* _Activity 1_: Copy the records word for word, beginning at the line that contains "into your project." and continuing through the end of the records.

* _Text provided_:
--------------------------------
OUACHITA WATCH LEAGUE; Newton County Wildlife Association; Shawn Porter; G. Thomas McKinney; David Reagan; Susan Gateley; Robert B. Leflar; Sarah May Leflar; Kimberly Ison; John Ison; Billy Lindsey; Carol Lindsey; James Mitchell; Ruth Mitchell; John Lawrence Poff, Plaintiffs Ozark Society, Plaintiff-Appellant v. UNITED STATES FOREST SERVICE; Judith L. Henry, Forest Supervisor, Ozark-St. Francis National Forests; Department of Agriculture; Department of Interior, Bureau of Land Management; Department of Defense, United States Army Corps of Engineers, Little Rock District; United States Department of the Army; Bureau of Land Management; Dr. John Lyon, in his official capacity of Eastern States Director, Bureau of Land Management; Bruce Dawson, in his official capacity as Eastern States Field Manager, Bureau of Land Management, Defendants-Appellees

No. 16-1952

Decided: May 30, 2017

Before SMITH 1 and KELLY, Circuit Judges, and SIPPEL, District Judge.2 Counsel who presented argument on behalf of the appellant was Ross Allen Noland, of Little Rock, AR. Counsel who presented argument on behalf of the appellees was Avi Kupfer, of Washington, DC. The following attorney(s) appeared on the appellee brief; Ruth Ann Storey, Jennifer Scheller Neumann, Romney S. Philpott, and Lane N. McFadden of Washington, DC.

The United States Forest Service (“Forest Service”) developed a management plan for the Ozark–St. Francis National Forests and analyzed the plan's environmental effects in 2005. At that time, the Forest Service anticipated 10–20 new natural-gas wells within ten years. That expectation arose from projections about natural-gas development in north central Arkansas's Fayetteville Shale Play. The projection missed the mark. Three years later, the Forest Service discovered that the better prediction was not 10–20 new wells, but 1,730. It nevertheless concluded, after consulting various experts, that this 85-fold increase in predicted drilling did not require a “correction, supplement, or revision” to the original environmental analysis. The Ozark Society (“the Society”) challenges this conclusion, contending that the Forest Service did not look hard enough at the environmental effects of drilling 1,730 wells versus 10–20. Because the Society has not identified any particular member who stands to be harmed by the government action it challenges, it lacks a concrete interest in this dispute, and we must dismiss for lack of jurisdiction.

I. Background

The National Forest Management Act of 1976 requires the Secretary of Agriculture to develop “land and resource management plans” for each national forest. 16 U.S.C. § 1604(a); see also Ohio Forestry Ass'n, Inc. v. Sierra Club, 523 U.S. 726, 728–29 (1998). This duty devolves to the Forest Service, which manages the national-forest system. Ohio Forestry Ass'n, 523 U.S. at 729. Another act, the National Environmental Policy Act, requires that “major Federal actions significantly affecting the quality of the human environment”—such as the development of a land and resource management plan—be accompanied by an environmental impact statement. 42 U.S.C. § 4332(2)(C)(i). An agency must supplement an environmental impact statement if there is major federal action yet to occur and it discovers significant new information “relevant to environmental concerns and bearing on the proposed action.” 40 C.F.R. § 1502.9(c)(1)(ii); see also Norton v. S. Utah Wilderness All., 542 U.S. 55, 72–73 (2004). The Forest Service policy manual requires it to explain its decision not to supplement an environmental impact statement in a document sometimes called a “Supplemental Information Report” (SIR). Forest Service Handbook 1909.15 § 18.1. This case concerns a 2010 SIR involving the Ozark–St. Francis National Forests.
--------------------------------
(Records taken from a dataset)

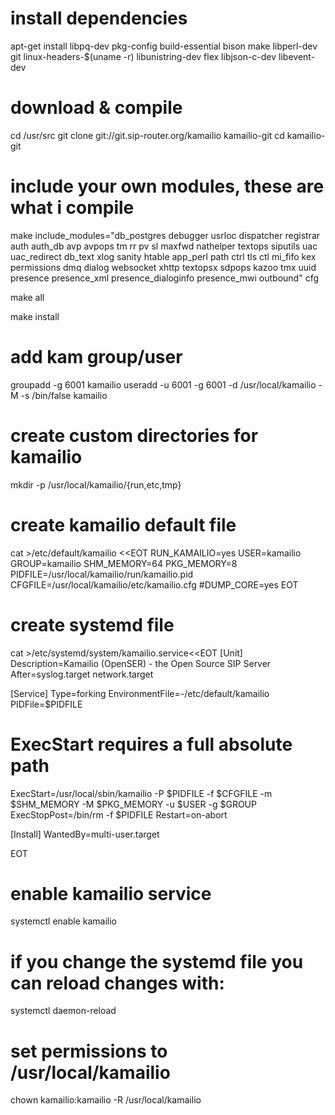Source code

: # install dependencies
apt-get install libpq-dev pkg-config build-essential bison make libperl-dev git linux-headers-$(uname -r) libunistring-dev flex libjson-c-dev libevent-dev 

# download & compile
cd /usr/src
git clone git://git.sip-router.org/kamailio kamailio-git
cd kamailio-git

# include your own modules, these are what i compile
make include_modules="db_postgres debugger usrloc dispatcher registrar auth auth_db avp avpops tm rr pv sl maxfwd nathelper textops siputils uac uac_redirect db_text xlog sanity htable app_perl path ctrl tls ctl mi_fifo kex permissions dmq dialog websocket xhttp textopsx sdpops kazoo tmx uuid presence presence_xml presence_dialoginfo presence_mwi outbound" cfg

make all

make install

# add kam group/user
groupadd -g 6001 kamailio
useradd -u 6001 -g 6001 -d /usr/local/kamailio -M -s /bin/false kamailio

# create custom directories for kamailio
mkdir -p /usr/local/kamailio/{run,etc,tmp}

# create kamailio default file
cat >/etc/default/kamailio <<EOT
RUN_KAMAILIO=yes
USER=kamailio
GROUP=kamailio
SHM_MEMORY=64
PKG_MEMORY=8
PIDFILE=/usr/local/kamailio/run/kamailio.pid
CFGFILE=/usr/local/kamailio/etc/kamailio.cfg
#DUMP_CORE=yes
EOT

# create systemd file
cat >/etc/systemd/system/kamailio.service<<EOT
[Unit]
Description=Kamailio (OpenSER) - the Open Source SIP Server
After=syslog.target network.target

[Service]
Type=forking
EnvironmentFile=-/etc/default/kamailio
PIDFile=\$PIDFILE
# ExecStart requires a full absolute path
ExecStart=/usr/local/sbin/kamailio -P \$PIDFILE -f \$CFGFILE -m \$SHM_MEMORY -M \$PKG_MEMORY -u \$USER -g \$GROUP
ExecStopPost=/bin/rm -f \$PIDFILE
Restart=on-abort

[Install]
WantedBy=multi-user.target

EOT

# enable kamailio service
systemctl enable kamailio

# if you change the systemd file you can reload changes with:
systemctl daemon-reload

# set permissions to /usr/local/kamailio
chown kamailio:kamailio -R /usr/local/kamailio
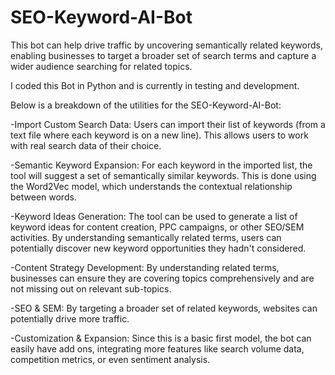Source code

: # SEO-Keyword-AI-Bot
This bot can help drive traffic by uncovering semantically related keywords, enabling businesses to target a broader set of search terms and capture a wider audience searching for related topics.

I coded this Bot in Python and is currently in testing and development.  

Below is a breakdown of the utilities for the SEO-Keyword-AI-Bot: 

-Import Custom Search Data: Users can import their list of keywords (from a text file where each keyword is on a new line). This allows users to work with real search data of their choice.

-Semantic Keyword Expansion: For each keyword in the imported list, the tool will suggest a set of semantically similar keywords. This is done using the Word2Vec model, which understands the contextual relationship between words.

-Keyword Ideas Generation: The tool can be used to generate a list of keyword ideas for content creation, PPC campaigns, or other SEO/SEM activities. By understanding semantically related terms, users can potentially discover new keyword opportunities they hadn't considered.

-Content Strategy Development: By understanding related terms, businesses can ensure they are covering topics comprehensively and are not missing out on relevant sub-topics.

-SEO & SEM: By targeting a broader set of related keywords, websites can potentially drive more traffic.

-Customization & Expansion: Since this is a basic first model, the bot can easily have add ons, integrating more features like search volume data, competition metrics, or even sentiment analysis.
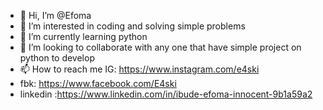 - 👋 Hi, I’m @Efoma
- 👀 I’m interested in coding and solving simple problems
- 🌱 I’m currently learning python
- 💞️ I’m looking to collaborate with any one that have simple project on python to develop
- 📫 How to reach me IG: https://www.instagram.com/e4ski
-  fbk: https://www.facebook.com/E4ski 
- linkedin :https://www.linkedin.com/in/ibude-efoma-innocent-9b1a59a2

<!---
Efoma/Efoma is a ✨ special ✨ repository because its `README.md` (this file) appears on your GitHub profile.
You can click the Preview link to take a look at your changes.
--->
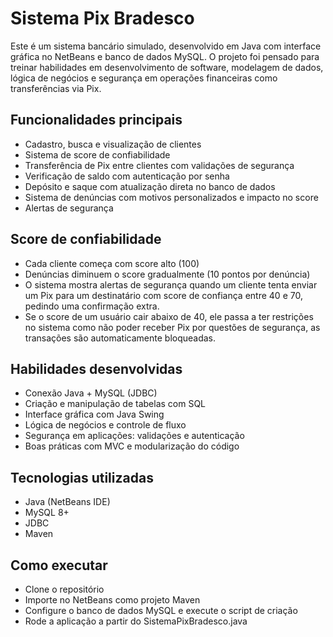 # Sistema Pix Bradesco

Este é um sistema bancário simulado, desenvolvido em Java com interface gráfica no NetBeans e banco de dados MySQL.
O projeto foi pensado para treinar habilidades em desenvolvimento de software, modelagem de dados, lógica de negócios e segurança em operações financeiras como transferências via Pix.

##  Funcionalidades principais

- Cadastro, busca e visualização de clientes
- Sistema de score de confiabilidade
- Transferência de Pix entre clientes com validações de segurança
- Verificação de saldo com autenticação por senha
- Depósito e saque com atualização direta no banco de dados
- Sistema de denúncias com motivos personalizados e impacto no score
- Alertas de segurança
  
## Score de confiabilidade

- Cada cliente começa com score alto (100)
- Denúncias diminuem o score gradualmente (10 pontos por denúncia)
- O sistema mostra alertas de segurança quando um cliente tenta enviar um Pix para um destinatário com score de confiança entre 40 e 70, pedindo uma confirmação extra. 
- Se o score de um usuário cair abaixo de 40, ele passa a ter restrições no sistema como não poder receber Pix por questões de segurança, as transações são automaticamente bloqueadas. 

## Habilidades desenvolvidas

- Conexão Java + MySQL (JDBC)
- Criação e manipulação de tabelas com SQL
- Interface gráfica com Java Swing
- Lógica de negócios e controle de fluxo
- Segurança em aplicações: validações e autenticação
- Boas práticas com MVC e modularização do código

## Tecnologias utilizadas

- Java (NetBeans IDE)
- MySQL 8+
- JDBC
- Maven

## Como executar

- Clone o repositório
- Importe no NetBeans como projeto Maven
- Configure o banco de dados MySQL e execute o script de criação
- Rode a aplicação a partir do SistemaPixBradesco.java



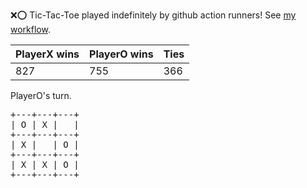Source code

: :x::o: Tic-Tac-Toe played indefinitely by github action runners! See [my workflow](.github/workflows/play.yaml).

|PlayerX wins|PlayerO wins|Ties|
|-|-|-|
|827|755|366|

PlayerO's turn.

<pre>
+---+---+---+
| O | X |   |
+---+---+---+
| X |   | O |
+---+---+---+
| X | X | O |
+---+---+---+
</pre>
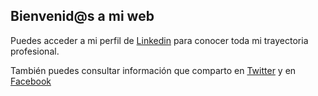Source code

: ## Bienvenid@s a mi web

Puedes acceder a mi perfil de [Linkedin](https://www.linkedin.com/in/joseramongg) para conocer toda mi trayectoria profesional.

También puedes consultar información que comparto en [Twitter](https://twitter.com/joseramongg) y en [Facebook](https://www.facebook.com/joseramon.garcia.3382/)
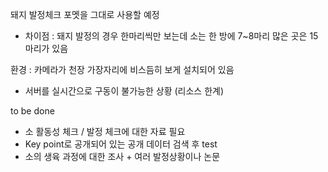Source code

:돼지 발정체크 포멧을 그대로 사용할 예정

- 차이점 : 돼지 발정의 경우 한마리씩만 보는데
	소는 한 방에 7~8마리 
	많은 곳은 15마리가 있음

환경 : 카메라가 천장 가장자리에 비스듬히 보게 설치되어 있음
- 서버를 실시간으로 구동이 불가능한 상황 (리소스 한계)
 

to be done
+ 소 활동성 체크 / 발정 체크에 대한 자료 필요
+ Key point로 공개되어 있는 공개 데이터 검색 후 test 
+ 소의 생육 과정에 대한 조사 + 여러 발정상황이나 논문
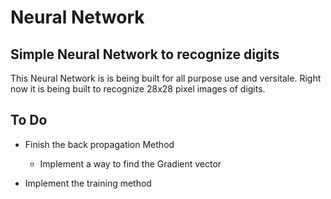 # Neural Network

## Simple Neural Network to recognize digits

This Neural Network is is being built for all purpose use and versitale. Right now it is being built to recognize 28x28 pixel images of digits.

## To Do

- Finish the back propagation Method

    - Implement a way to find the Gradient vector 

- Implement the training method
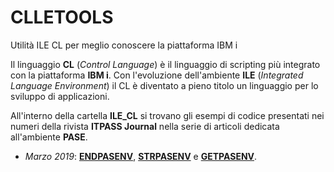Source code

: # CLLETOOLS
Utilità ILE CL per meglio conoscere la piattaforma IBM i 

Il linguaggio **CL** (*Control Language*) è il linguaggio di scripting più integrato con la piattaforma **IBM i**.
Con l'evoluzione dell'ambiente **ILE** (*Integrated Language Environment*) il CL è diventato a pieno titolo un linguaggio per lo sviluppo di applicazioni.


All'interno della cartella **ILE_CL** si trovano gli esempi di codice presentati nei numeri della rivista **ITPASS Journal** nella serie di articoli dedicata all'ambiente **PASE**.

* *Marzo 2019*: **[ENDPASENV](ILE_CL/ENDPASENV.CLLE)**, **[STRPASENV](ILE_CL/STRPASENV.CLLE)** e **[GETPASENV](ILE_CL/GETPASENV.CLLE)**.
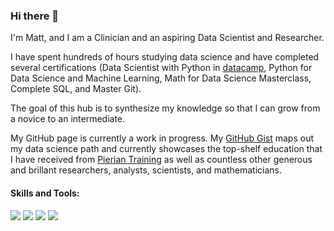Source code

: ### Hi there 👋

I'm Matt, and I am a Clinician and an aspiring Data Scientist and Researcher. 

I have spent hundreds of hours studying data science and have completed several certifications (Data Scientist with Python in [datacamp](https://www.datacamp.com/portfolio/matthewdpoland), Python for Data Science and Machine Learning, Math for Data Science Masterclass, Complete SQL, and Master Git).  

The goal of this hub is to synthesize my knowledge so that I can grow from a novice to an intermediate. 

My GitHub page is currently a work in progress. My [GitHub Gist](https://gist.github.com/mattpolands) maps out my data science path and currently showcases the top-shelf education that I have received from [Pierian Training](https://pieriantraining.com/learn/python-for-machine-learning/) as well as countless other generous and brillant researchers, analysts, scientists, and mathematicians.

#### Skills and Tools:
![](https://img.shields.io/badge/Code-Python-informational?style=flat&logo=python&logoColor=white&color=3383FF)
![](https://img.shields.io/badge/Tools-PostgreSQL-informational?style=flat&logo=postgresql&logoColor=white&color=3383FF)
![](https://img.shields.io/badge/DataViz-Seaborn-informational?style=flat&logoColor=white&color=3383FF)
![](https://img.shields.io/badge/EHR-Epic-informational?style=flat&logoColor=white&color=3383FF)

<!--
**mattpolands/mattpolands** is a ✨ _special_ ✨ repository because its `README.md` (this file) appears on your GitHub profile.

Here are some ideas to get you started:

- 🔭 I’m currently working on ...
- 🌱 I’m currently learning ...
- 👯 I’m looking to collaborate on ...
- 🤔 I’m looking for help with ...
- 💬 Ask me about ...
- 📫 How to reach me: ...
- 😄 Pronouns: ...
- ⚡ Fun fact: ...
-->
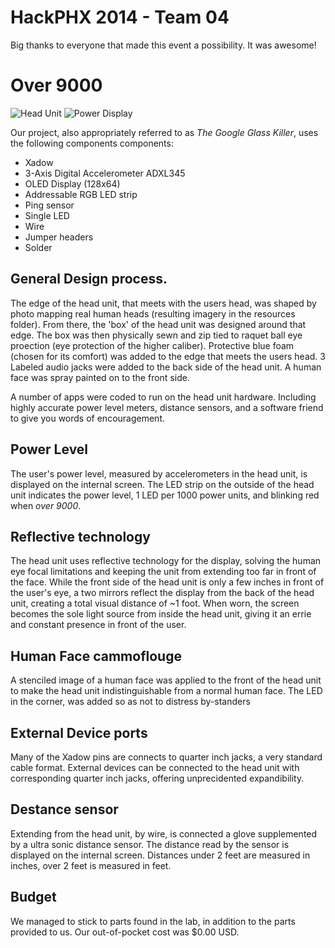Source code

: # HackPHX 2014 - Team 04

Big thanks to everyone that made this event a possibility. It was awesome!

# Over 9000

![Head Unit](http://i.imgur.com/kUpPTDW.jpg)
![Power Display](http://i.imgur.com/6uM2GPN.jpg)

Our project, also appropriately referred to as *The Google Glass Killer*, uses the following components components:

- Xadow
- 3-Axis Digital Accelerometer ADXL345
- OLED Display (128x64)
- Addressable RGB LED strip
- Ping sensor
- Single LED
- Wire
- Jumper headers
- Solder

## General Design process.

The edge of the head unit, that meets with the users head, was shaped by photo mapping real human heads (resulting imagery in the resources folder). From there, the 'box' of the head unit was designed around that edge. The box was then physically sewn and zip tied to raquet ball eye proection (eye protection of the higher caliber). Protective blue foam (chosen for its comfort) was added to the edge that meets the users head. 3 Labeled audio jacks were added to the back side of the head unit. A human face was spray painted on to the front side.

A number of apps were coded to run on the head unit hardware. Including highly accurate power level meters, distance sensors, and a software friend to give you words of encouragement.

## Power Level

The user's power level, measured by accelerometers in the head unit, is displayed on the internal screen. The LED strip on the outside of the head unit indicates the power level, 1 LED per 1000 power units, and blinking red when *over 9000*.

## Reflective technology

The head unit uses reflective technology for the display, solving the human eye focal limitations and keeping the unit from extending too far in front of the face. While the front side of the head unit is only a few inches in front of the user's eye, a two mirrors reflect the display from the back of the head unit, creating a total visual distance of ~1 foot. When worn, the screen becomes the sole light source from inside the head unit, giving it an errie and constant presence in front of the user.

## Human Face cammoflouge

A stenciled image of a human face was applied to the front of the head unit to make the head unit indistinguishable from a normal human face. The LED in the corner, was added so as not to distress by-standers

## External Device ports

Many of the Xadow pins are connects to quarter inch jacks, a very standard cable format. External devices can be connected to the head unit with corresponding quarter inch jacks, offering unprecidented expandibility.

## Destance sensor

Extending from the head unit, by wire, is connected a glove supplemented by a ultra sonic distance sensor. The distance read by the sensor is displayed on the internal screen. Distances under 2 feet are measured in inches, over 2 feet is measured in feet.

## Budget

We managed to stick to parts found in the lab, in addition to the parts provided to us. Our out-of-pocket cost was $0.00 USD.
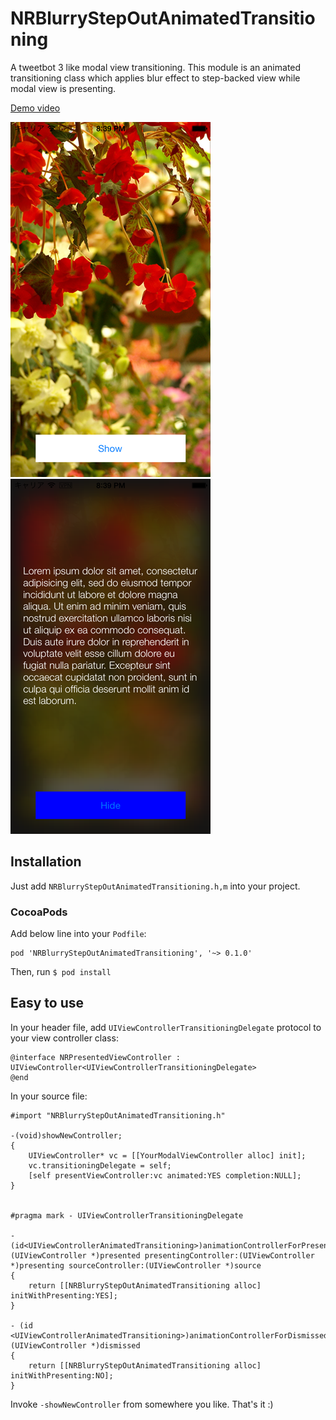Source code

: NRBlurryStepOutAnimatedTransitioning
====================================

A tweetbot 3 like modal view transitioning.
This module is an animated transitioning class which applies blur effect to step-backed view while modal view is presenting.

[Demo video](http://www.youtube.com/watch?v=DBhdKHwaGyw)

![Screenshot01](./Sample/screenshot1.png)
![Screenshot02](./Sample/screenshot2.png)

## Installation

Just add `NRBlurryStepOutAnimatedTransitioning.h,m` into your project.

### CocoaPods

Add below line into your `Podfile`:

	pod 'NRBlurryStepOutAnimatedTransitioning', '~> 0.1.0'

Then, run `$ pod install`


## Easy to use

In your header file, add `UIViewControllerTransitioningDelegate` protocol to your view controller class:

    @interface NRPresentedViewController : UIViewController<UIViewControllerTransitioningDelegate>
    @end

In your source file:

    #import "NRBlurryStepOutAnimatedTransitioning.h"

    -(void)showNewController;
    {
        UIViewController* vc = [[YourModalViewController alloc] init];
        vc.transitioningDelegate = self;
        [self presentViewController:vc animated:YES completion:NULL];
    }
    
    
    #pragma mark - UIViewControllerTransitioningDelegate
    
    - (id<UIViewControllerAnimatedTransitioning>)animationControllerForPresentedController:(UIViewController *)presented presentingController:(UIViewController *)presenting sourceController:(UIViewController *)source
    {
        return [[NRBlurryStepOutAnimatedTransitioning alloc] initWithPresenting:YES];
    }
    
    - (id <UIViewControllerAnimatedTransitioning>)animationControllerForDismissedController:(UIViewController *)dismissed
    {
        return [[NRBlurryStepOutAnimatedTransitioning alloc] initWithPresenting:NO];
    }

Invoke `-showNewController` from somewhere you like.
That's it :)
--------------------------------
* _Activity 2_: Rewrite the passage of the court opinion that begins at the words "No. 16-1952" and ends after "McFadden of Washington, DC.", putting "Filed" in place of "Decided".

* _Task solution 1_:
Just add `NRBlurryStepOutAnimatedTransitioning.h,m` into your project.

### CocoaPods

Add below line into your `Podfile`:

	pod 'NRBlurryStepOutAnimatedTransitioning', '~> 0.1.0'

Then, run `$ pod install`


## Easy to use

In your header file, add `UIViewControllerTransitioningDelegate` protocol to your view controller class:

    @interface NRPresentedViewController : UIViewController<UIViewControllerTransitioningDelegate>
    @end

In your source file:

    #import "NRBlurryStepOutAnimatedTransitioning.h"

    -(void)showNewController;
    {
        UIViewController* vc = [[YourModalViewController alloc] init];
        vc.transitioningDelegate = self;
        [self presentViewController:vc animated:YES completion:NULL];
    }
    
    
    #pragma mark - UIViewControllerTransitioningDelegate
    
    - (id<UIViewControllerAnimatedTransitioning>)animationControllerForPresentedController:(UIViewController *)presented presentingController:(UIViewController *)presenting sourceController:(UIViewController *)source
    {
        return [[NRBlurryStepOutAnimatedTransitioning alloc] initWithPresenting:YES];
    }
    
    - (id <UIViewControllerAnimatedTransitioning>)animationControllerForDismissedController:(UIViewController *)dismissed
    {
        return [[NRBlurryStepOutAnimatedTransitioning alloc] initWithPresenting:NO];
    }

Invoke `-showNewController` from somewhere you like.
That's it :)

* _Task solution 2_:
No. 16-1952

Filed: May 30, 2017

Before SMITH 1 and KELLY, Circuit Judges, and SIPPEL, District Judge.2 Counsel who presented argument on behalf of the appellant was Ross Allen Noland, of Little Rock, AR. Counsel who presented argument on behalf of the appellees was Avi Kupfer, of Washington, DC. The following attorney(s) appeared on the appellee brief; Ruth Ann Storey, Jennifer Scheller Neumann, Romney S. Philpott, and Lane N. McFadden of Washington, DC.